◆ **EXERCISE DETAILS**: Only one stretch of the data below should be repeated: the lines from the line containing "right shoulder: (718, 326)" through the line containing "right shoulder: (233, 433)", inclusive, exactly as they are.
** DATA TO USE follows **
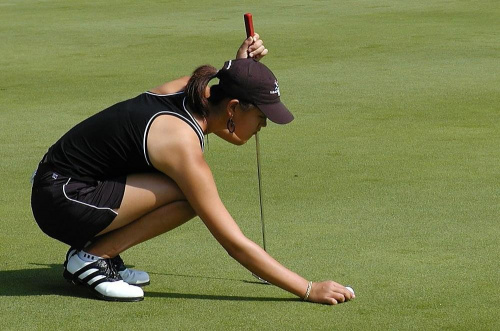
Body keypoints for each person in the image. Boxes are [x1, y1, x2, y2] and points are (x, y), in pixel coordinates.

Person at [30, 33, 355, 304]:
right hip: (62, 200)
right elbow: (233, 241)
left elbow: (228, 89)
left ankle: (99, 253)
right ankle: (91, 259)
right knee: (187, 197)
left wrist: (240, 67)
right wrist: (308, 288)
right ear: (233, 108)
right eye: (262, 116)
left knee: (180, 190)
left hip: (65, 183)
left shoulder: (195, 89)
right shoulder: (180, 144)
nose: (263, 126)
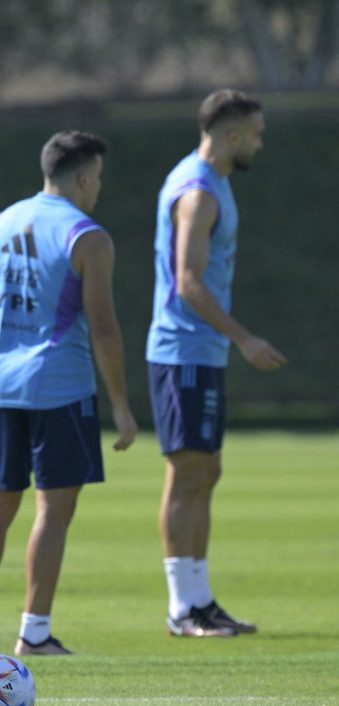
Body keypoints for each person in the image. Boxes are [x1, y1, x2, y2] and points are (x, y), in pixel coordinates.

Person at [0, 131, 138, 659]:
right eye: (96, 178)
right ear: (81, 177)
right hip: (62, 388)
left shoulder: (0, 222)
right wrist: (120, 406)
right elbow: (104, 329)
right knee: (52, 512)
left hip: (3, 386)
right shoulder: (87, 236)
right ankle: (34, 632)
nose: (97, 188)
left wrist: (8, 356)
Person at [146, 89, 283, 638]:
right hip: (182, 350)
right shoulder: (199, 192)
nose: (259, 141)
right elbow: (188, 283)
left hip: (201, 352)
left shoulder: (213, 181)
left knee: (208, 470)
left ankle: (202, 601)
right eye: (256, 133)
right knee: (187, 474)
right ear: (232, 135)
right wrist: (245, 338)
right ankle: (182, 609)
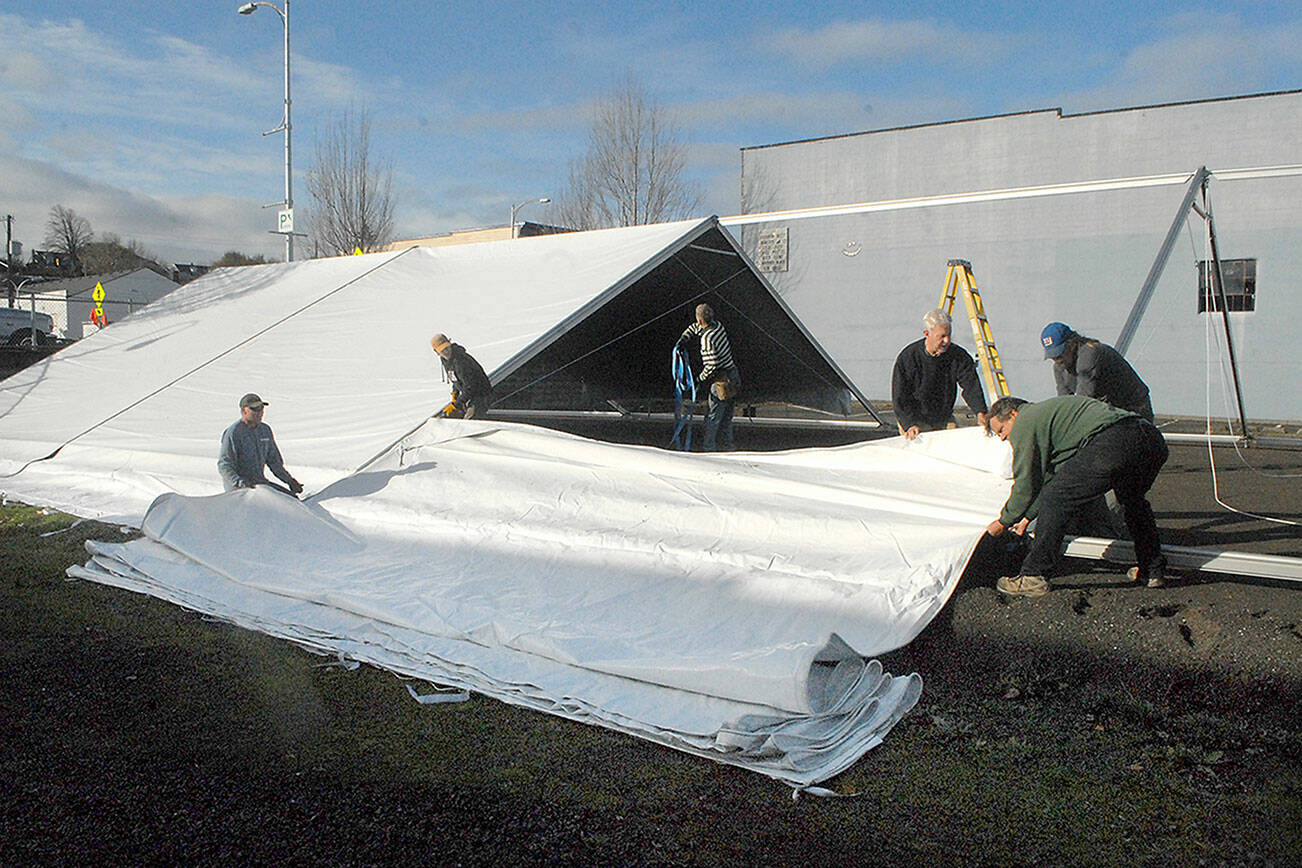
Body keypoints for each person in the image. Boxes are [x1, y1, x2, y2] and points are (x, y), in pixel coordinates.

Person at [984, 394, 1169, 597]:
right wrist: (1028, 517)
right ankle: (1152, 570)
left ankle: (1033, 575)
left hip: (1114, 441)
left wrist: (1004, 521)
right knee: (1133, 502)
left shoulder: (1026, 421)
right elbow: (1054, 478)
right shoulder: (1059, 421)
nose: (1002, 437)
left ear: (1013, 414)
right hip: (1150, 439)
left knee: (1057, 497)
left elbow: (1027, 482)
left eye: (1001, 430)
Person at [891, 309, 988, 439]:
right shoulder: (908, 358)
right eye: (941, 336)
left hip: (943, 417)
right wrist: (909, 424)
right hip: (915, 419)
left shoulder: (958, 356)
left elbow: (970, 385)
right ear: (927, 334)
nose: (946, 341)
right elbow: (900, 395)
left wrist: (980, 412)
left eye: (949, 335)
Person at [1040, 322, 1153, 421]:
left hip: (1133, 410)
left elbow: (1083, 401)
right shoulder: (1059, 368)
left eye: (1060, 353)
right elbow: (1064, 404)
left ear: (1072, 343)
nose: (1057, 360)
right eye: (1053, 356)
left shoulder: (1090, 353)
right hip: (1108, 411)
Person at [676, 303, 741, 451]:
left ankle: (708, 448)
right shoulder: (718, 326)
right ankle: (728, 445)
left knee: (714, 417)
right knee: (727, 416)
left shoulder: (707, 339)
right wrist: (684, 338)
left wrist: (699, 379)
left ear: (700, 320)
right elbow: (695, 327)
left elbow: (711, 365)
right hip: (733, 374)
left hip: (721, 380)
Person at [217, 393, 304, 496]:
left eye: (261, 409)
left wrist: (289, 481)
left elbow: (274, 462)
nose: (259, 413)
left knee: (290, 499)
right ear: (244, 411)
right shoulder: (233, 433)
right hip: (239, 490)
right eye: (254, 409)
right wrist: (240, 483)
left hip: (259, 483)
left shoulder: (265, 430)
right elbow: (224, 465)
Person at [431, 333, 492, 419]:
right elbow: (455, 377)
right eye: (442, 350)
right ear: (436, 352)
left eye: (447, 348)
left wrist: (456, 404)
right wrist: (455, 392)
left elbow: (469, 386)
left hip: (480, 395)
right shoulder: (446, 360)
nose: (446, 352)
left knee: (469, 421)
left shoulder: (461, 360)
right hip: (468, 395)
** End of DATA TO USE **
◆ **REPLY TO THE TASK**:
right shoulder: (718, 326)
right ankle: (728, 445)
left knee: (714, 417)
right knee: (727, 416)
left shoulder: (707, 339)
right wrist: (684, 338)
left wrist: (699, 379)
left ear: (700, 320)
right elbow: (695, 327)
left elbow: (711, 365)
right hip: (733, 374)
left hip: (721, 380)
Person at [217, 393, 304, 496]:
left eye: (261, 409)
left wrist: (289, 481)
left elbow: (274, 462)
nose: (259, 413)
left knee: (290, 499)
right ear: (244, 411)
right shoulder: (233, 433)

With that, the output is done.